If not, dp[i][j] is the maximum of dp[i-1][j] or dp[i][j-1].
LCS Length: The length of the LCS is found at dp[m][n], where m and n are the lengths of the sequences.
Complexity: The algorithm runs in \(\Theta(m*n)\) time and requires \(\Theta(m*n)\) space.
Traceback to Find the LCS¶
Can only find one LCS
After the DP table is filled, the LCS is not immediately apparent; it must be constructed by a traceback process.
Starting from i = m, j = n, move backwards through the table dp:
If the characters at i in string 1 and j in string 2 match, they are part of the LCS. Store this character. Move diagonally to dp[i-1][j-1].
If they don’t match, move up to dp[i-1][j] or left to dp[i][j-1] cell, whichever has a higher value.
The traceback continues until it reaches dp[0][0], reconstructing the LCS in reverse.

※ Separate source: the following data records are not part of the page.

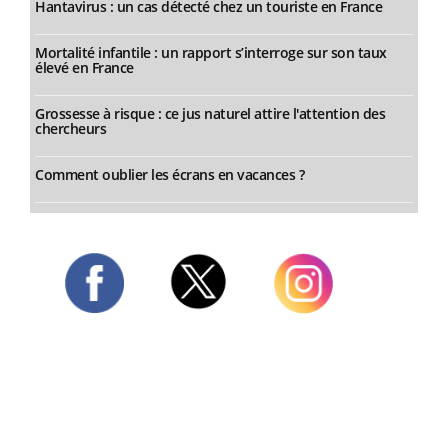
Hantavirus : un cas détecté chez un touriste en France
Mortalité infantile : un rapport s’interroge sur son taux
élevé en France
Grossesse à risque : ce jus naturel attire l'attention des
chercheurs
Comment oublier les écrans en vacances ?
Twitter
Facebook
Instagram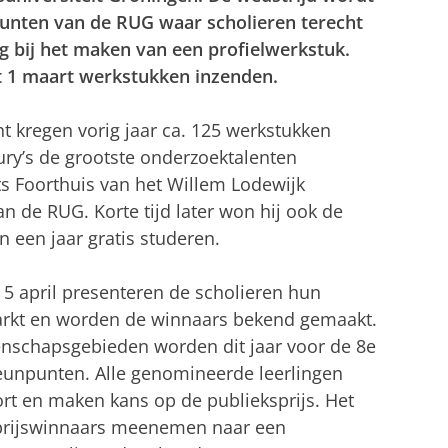
punten van de RUG waar scholieren terecht
 bij het maken van een profielwerkstuk.
t 1 maart werkstukken inzenden.
 kregen vorig jaar ca. 125 werkstukken
ry’s de grootste onderzoektalenten
ts Foorthuis van het Willem Lodewijk
n de RUG. Korte tijd later won hij ook de
 een jaar gratis studeren.
p 5 april presenteren de scholieren hun
rkt en worden de winnaars bekend gemaakt.
enschapsgebieden worden dit jaar voor de 8e
teunpunten. Alle genomineerde leerlingen
rt en maken kans op de publieksprijs. Het
prijswinnaars meenemen naar een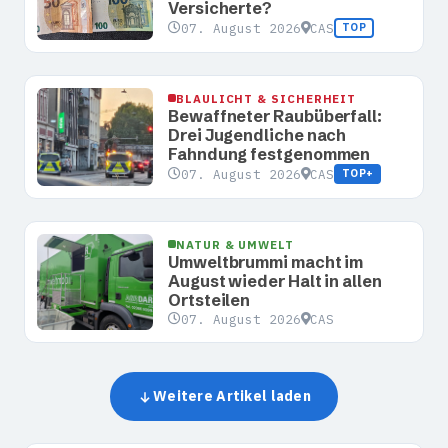
Versicherte?
07. August 2026
CAS
TOP
BLAULICHT & SICHERHEIT
Bewaffneter Raubüberfall:
Drei Jugendliche nach
Fahndung festgenommen
07. August 2026
CAS
TOP+
NATUR & UMWELT
Umweltbrummi macht im
August wieder Halt in allen
Ortsteilen
07. August 2026
CAS
Weitere Artikel laden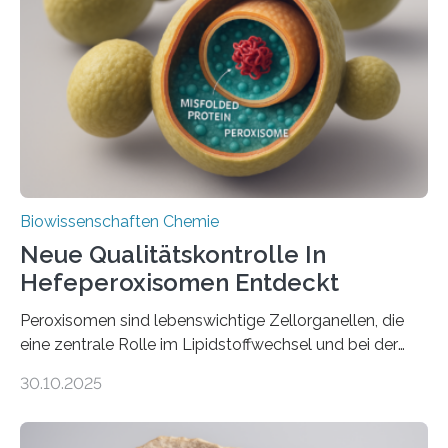
Biowissenschaften Chemie
Neue Qualitätskontrolle In
Hefeperoxisomen Entdeckt
Peroxisomen sind lebenswichtige Zellorganellen, die
eine zentrale Rolle im Lipidstoffwechsel und bei der
Entgiftung von Zellen spielen. Damit sie ihre Aufgaben
30.10.2025
erfüllen können, müssen zahlreiche Enzyme präzise in
ihr Inneres transportiert werden. Ein Forschungsteam
der Ruhr-Universität Bochum um Prof. Dr. Ralf Erdmann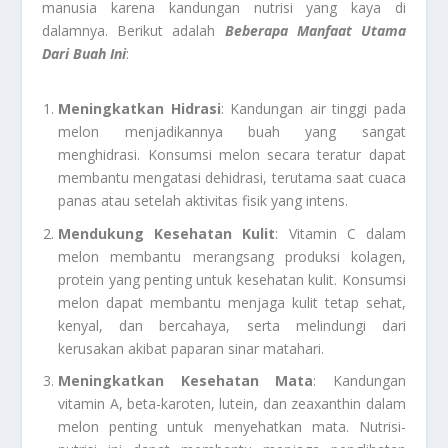
manusia karena kandungan nutrisi yang kaya di
dalamnya. Berikut adalah
Beberapa Manfaat Utama
Dari Buah Ini
:
Meningkatkan Hidrasi
: Kandungan air tinggi pada
melon menjadikannya buah yang sangat
menghidrasi. Konsumsi melon secara teratur dapat
membantu mengatasi dehidrasi, terutama saat cuaca
panas atau setelah aktivitas fisik yang intens.
Mendukung Kesehatan Kulit
: Vitamin C dalam
melon membantu merangsang produksi kolagen,
protein yang penting untuk kesehatan kulit. Konsumsi
melon dapat membantu menjaga kulit tetap sehat,
kenyal, dan bercahaya, serta melindungi dari
kerusakan akibat paparan sinar matahari.
Meningkatkan Kesehatan Mata
: Kandungan
vitamin A, beta-karoten, lutein, dan zeaxanthin dalam
melon penting untuk menyehatkan mata. Nutrisi-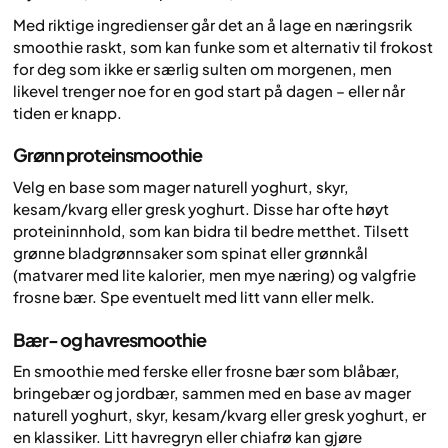
Med riktige ingredienser går det an å lage en næringsrik
smoothie raskt, som kan funke som et alternativ til frokost
for deg som ikke er særlig sulten om morgenen, men
likevel trenger noe for en god start på dagen – eller når
tiden er knapp.
Grønn proteinsmoothie
Velg en base som mager naturell yoghurt, skyr,
kesam/kvarg eller gresk yoghurt. Disse har ofte høyt
proteininnhold, som kan bidra til bedre metthet. Tilsett
grønne bladgrønnsaker som spinat eller grønnkål
(matvarer med lite kalorier, men mye næring) og valgfrie
frosne bær. Spe eventuelt med litt vann eller melk.
Bær- og havresmoothie
En smoothie med ferske eller frosne bær som blåbær,
bringebær og jordbær, sammen med en base av mager
naturell yoghurt, skyr, kesam/kvarg eller gresk yoghurt, er
en klassiker. Litt havregryn eller chiafrø kan gjøre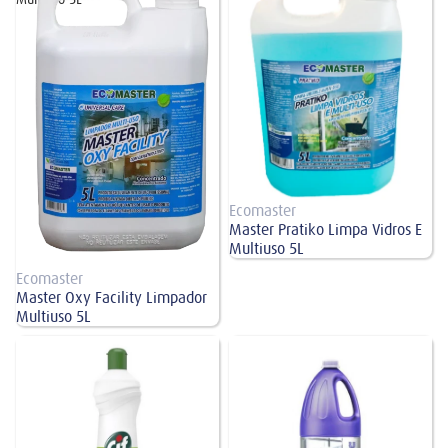
Ecomaster
Master Pratiko Limpa Vidros E
Multiuso 5L
Ecomaster
Master Oxy Facility Limpador
Multiuso 5L
Multiuso Limpador Antibacterial Cif
Limpa Vidros Cif 2L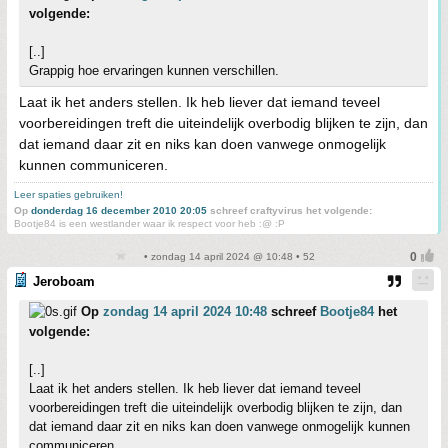
volgende:
[..]
Grappig hoe ervaringen kunnen verschillen.
Laat ik het anders stellen. Ik heb liever dat iemand teveel
voorbereidingen treft die uiteindelijk overbodig blijken te zijn, dan
dat iemand daar zit en niks kan doen vanwege onmogelijk
kunnen communiceren.
Leer spaties gebruiken!
Op
donderdag 16 december 2010 20:05
schreef craftyvirus het volgende:
Bootje84 is een westlander waar ik respect voor heb :@ :P
• zondag 14 april 2024 @ 10:48 • 52
Jeroboam
Op
zondag 14 april 2024 10:48
schreef
Bootje84
het
volgende:
[..]
Laat ik het anders stellen. Ik heb liever dat iemand teveel
voorbereidingen treft die uiteindelijk overbodig blijken te zijn, dan
dat iemand daar zit en niks kan doen vanwege onmogelijk kunnen
communiceren.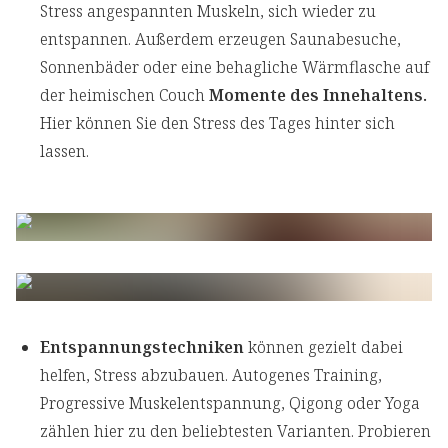
Stress angespannten Muskeln, sich wieder zu
entspannen. Außerdem erzeugen Saunabesuche,
Sonnenbäder oder eine behagliche Wärmflasche auf
der heimischen Couch
Momente des Innehaltens.
Hier können Sie den Stress des Tages hinter sich
lassen.
Entspannungstechniken
können gezielt dabei
helfen, Stress abzubauen. Autogenes Training,
Progressive Muskelentspannung, Qigong oder Yoga
zählen hier zu den beliebtesten Varianten. Probieren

Credit: Introduction to Algorithms, 4th Ed., T. Cormen et al.
Pseudocode¶
Function LCS(X, Y):
m = length of X
n = length of Y
dp = array of (m+1) rows and (n+1) columns
# Initialize the table with 0's, as the LCS of an empty sequence
# with any sequence is 0
For i from 0 to m:
dp[i][0] = 0
For j from 0 to n:
dp[0][j] = 0
# Fill the dp table
For i from 1 to m:
For j from 1 to n:
If X[i] == Y[j]:
dp[i][j] = dp[i-1][j-1] + 1
Else:
dp[i][j] = max(dp[i-1][j], dp[i][j-1])
# The length of LCS is in the cell dp[m][n]
length_LCS = dp[m][n]
# To find the LCS string, traceback from dp[m][n]
LCS = ""
i = m, j = n
While i > 0 and j > 0:
If X[i] == Y[j]:
LCS = X[i] + LCS # Prepend the character to LCS
i = i - 1
j = j - 1
Else If dp[i-1][j] > dp[i][j-1]:
i = i - 1
Else:
j = j - 1
Return LCS, length_LCS
Variations¶
All LCSs: The DP solution only finds one LCS. To find all LCSs, use backtracking to find all possible paths in the DP table that lead to the LCS length.
Longest Common Substring: A substring is a contiguous sequence of characters within a string. The Longest Common Substring (LCSu) problem is similar to the LCS problem, but requires that the common elements be contiguous.
Improve space complexity: The DP solution requires Theta(m*n) space. This can be improved to \(\Theta(min(m, n))\) by only storing the current and previous rows of the DP table.